Another copy of $W$ can be written in a similar form:
$W_2=\{a(x_2^2x_1+x_3^2x_1)+b(x_1^2x_2+x_3^2x_2)+c(x_1^2x_3+x_2^2x_3)\mid a+b+c = 0\}$.
So can the third:
$W_3=\{ax_1^3+bx_2^3+cx_3^3\mid a+b+c = 0\}$.
Then $W_1 \oplus W_2 \oplus W_3$ is the isotypic component of type $W$ in $V$.

== Completion ==
In Fourier analysis, one decomposes a (nice) function as the limit of the Fourier series of the function. In much the same way, a representation itself may not be semisimple but it may be the completion (in a suitable sense) of a semisimple representation. The most basic case of this is the Peter–Weyl theorem, which decomposes the left (or right) regular representation of a compact group into the Hilbert-space completion of the direct sum of all simple unitary representations. As a corollary, there is a natural decomposition for $W = L^2(G)$ = the Hilbert space of (classes of) square-integrable functions on a compact group G:
$W \simeq \widehat{\bigoplus_{[(\pi, V)]}} V^{\oplus \dim V}$
where $\widehat{\bigoplus}$ means the completion of the direct sum and the direct sum runs over all isomorphism classes of simple finite-dimensional unitary representations $(\pi, V)$ of G. (Note: To be precise, the theorem concerns the regular representation of $G \times G$ and the above statement is a corollary.) Note here that every simple unitary representation (up to an isomorphism) appears in the sum with the multiplicity the dimension of the representation.

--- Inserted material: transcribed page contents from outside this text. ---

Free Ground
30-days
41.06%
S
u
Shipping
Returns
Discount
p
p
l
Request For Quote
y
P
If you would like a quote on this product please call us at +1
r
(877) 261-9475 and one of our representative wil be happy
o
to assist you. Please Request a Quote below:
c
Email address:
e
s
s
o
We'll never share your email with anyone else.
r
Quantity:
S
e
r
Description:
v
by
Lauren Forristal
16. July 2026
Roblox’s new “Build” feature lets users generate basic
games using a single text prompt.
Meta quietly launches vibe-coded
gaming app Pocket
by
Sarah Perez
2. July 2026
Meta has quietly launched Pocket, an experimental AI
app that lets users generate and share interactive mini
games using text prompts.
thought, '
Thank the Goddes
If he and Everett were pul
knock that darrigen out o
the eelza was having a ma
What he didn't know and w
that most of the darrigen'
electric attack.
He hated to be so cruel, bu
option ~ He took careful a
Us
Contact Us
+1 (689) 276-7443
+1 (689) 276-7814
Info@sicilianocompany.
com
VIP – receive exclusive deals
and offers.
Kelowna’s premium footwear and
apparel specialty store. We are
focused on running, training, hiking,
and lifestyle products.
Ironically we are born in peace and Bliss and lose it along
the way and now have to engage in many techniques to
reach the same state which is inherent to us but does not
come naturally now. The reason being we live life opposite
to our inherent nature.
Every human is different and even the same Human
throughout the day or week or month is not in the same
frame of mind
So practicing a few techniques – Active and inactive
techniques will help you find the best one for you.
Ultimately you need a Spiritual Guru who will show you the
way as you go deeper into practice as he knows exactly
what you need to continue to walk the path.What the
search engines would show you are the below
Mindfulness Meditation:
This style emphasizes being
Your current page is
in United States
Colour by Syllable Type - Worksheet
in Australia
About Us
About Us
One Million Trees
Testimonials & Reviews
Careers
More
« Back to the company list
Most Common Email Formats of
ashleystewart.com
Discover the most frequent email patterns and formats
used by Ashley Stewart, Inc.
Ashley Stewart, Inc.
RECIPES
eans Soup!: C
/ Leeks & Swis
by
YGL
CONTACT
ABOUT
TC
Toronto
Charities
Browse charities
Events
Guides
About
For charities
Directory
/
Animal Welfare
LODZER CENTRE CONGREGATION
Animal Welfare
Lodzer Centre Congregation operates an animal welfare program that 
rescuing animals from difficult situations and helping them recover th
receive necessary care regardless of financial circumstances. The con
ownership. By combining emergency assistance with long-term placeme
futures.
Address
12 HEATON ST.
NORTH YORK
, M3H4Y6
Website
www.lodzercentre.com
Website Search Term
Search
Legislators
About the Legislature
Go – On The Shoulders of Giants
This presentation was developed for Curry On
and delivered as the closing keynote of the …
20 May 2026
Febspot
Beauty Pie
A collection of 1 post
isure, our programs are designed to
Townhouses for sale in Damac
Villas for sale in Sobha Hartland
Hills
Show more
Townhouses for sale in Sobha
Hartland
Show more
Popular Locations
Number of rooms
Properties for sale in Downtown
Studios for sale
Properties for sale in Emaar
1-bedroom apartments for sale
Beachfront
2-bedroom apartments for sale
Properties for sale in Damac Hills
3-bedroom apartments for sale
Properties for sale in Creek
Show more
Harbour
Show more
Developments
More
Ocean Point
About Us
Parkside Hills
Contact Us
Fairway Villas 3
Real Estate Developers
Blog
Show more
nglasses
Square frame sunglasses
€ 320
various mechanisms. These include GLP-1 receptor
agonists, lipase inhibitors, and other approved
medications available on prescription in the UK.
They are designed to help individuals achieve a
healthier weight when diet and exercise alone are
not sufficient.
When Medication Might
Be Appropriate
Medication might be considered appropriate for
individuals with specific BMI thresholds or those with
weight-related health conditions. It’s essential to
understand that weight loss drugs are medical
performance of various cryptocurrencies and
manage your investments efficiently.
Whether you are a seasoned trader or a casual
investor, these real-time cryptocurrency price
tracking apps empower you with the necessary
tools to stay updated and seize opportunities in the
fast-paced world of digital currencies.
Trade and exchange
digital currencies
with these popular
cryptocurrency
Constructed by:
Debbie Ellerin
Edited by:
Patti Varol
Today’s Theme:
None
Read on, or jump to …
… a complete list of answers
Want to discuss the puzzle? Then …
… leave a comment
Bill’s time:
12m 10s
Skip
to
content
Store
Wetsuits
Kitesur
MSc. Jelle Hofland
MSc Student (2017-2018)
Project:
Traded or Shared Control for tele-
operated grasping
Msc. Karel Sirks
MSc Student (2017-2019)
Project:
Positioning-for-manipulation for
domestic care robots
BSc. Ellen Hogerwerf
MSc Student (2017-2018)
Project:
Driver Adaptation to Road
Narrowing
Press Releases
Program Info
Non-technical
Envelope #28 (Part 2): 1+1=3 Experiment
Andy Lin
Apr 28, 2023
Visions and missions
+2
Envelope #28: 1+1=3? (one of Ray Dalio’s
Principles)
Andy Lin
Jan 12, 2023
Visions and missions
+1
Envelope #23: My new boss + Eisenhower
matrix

When the group G is a finite group, the vector space $W = \mathbb{C}[G]$ is simply the group algebra of G and also the completion is vacuous. Thus, the theorem simply says that
 $\mathbb{C}[G] = \bigoplus_{[(\pi, V)]} V^{\oplus \dim V}.$
That is, each simple representation of G appears in the regular representation with multiplicity the dimension of the representation. This is one of standard facts in the representation theory of a finite group (and is much easier to prove).

When the group G is the circle group $S^1$, the theorem exactly amounts to the classical Fourier analysis.

==Applications to physics==
In quantum mechanics and particle physics, the angular momentum of an object can be described by complex representations of the rotation group SO(3), all of which are semisimple. Due to connection between SO(3) and SU(2), the non-relativistic spin of an elementary particle is described by complex representations of SU(2) and the relativistic spin is described by complex representations of SL_{2}(C), all of which are semisimple. In angular momentum coupling, Clebsch–Gordan coefficients arise from the multiplicities of irreducible representations occurring in the semisimple decomposition of a tensor product of irreducible representations.